Task details => An exact copy of the data is needed, one that excludes all pictures.

[Saved data entries]
<<<<
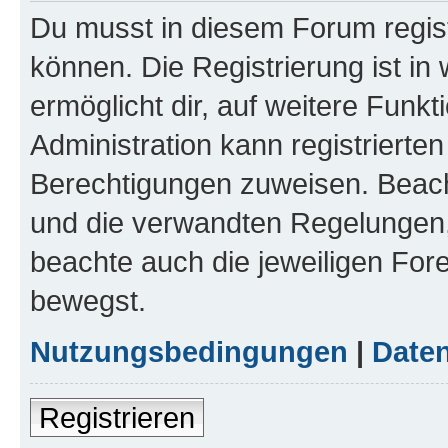
Du musst in diesem Forum regist
können. Die Registrierung ist in
ermöglicht dir, auf weitere Funk
Administration kann registrierte
Berechtigungen zuweisen. Beac
und die verwandten Regelungen, b
beachte auch die jeweiligen For
bewegst.
Nutzungsbedingungen
|
Daten
Registrieren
>>>>
Answer below =>
Du musst in diesem Forum regist
können. Die Registrierung ist in
ermöglicht dir, auf weitere Funk
Administration kann registrierte
Berechtigungen zuweisen. Beac
und die verwandten Regelungen, b
beachte auch die jeweiligen For
bewegst.
Nutzungsbedingungen
|
Daten
Registrieren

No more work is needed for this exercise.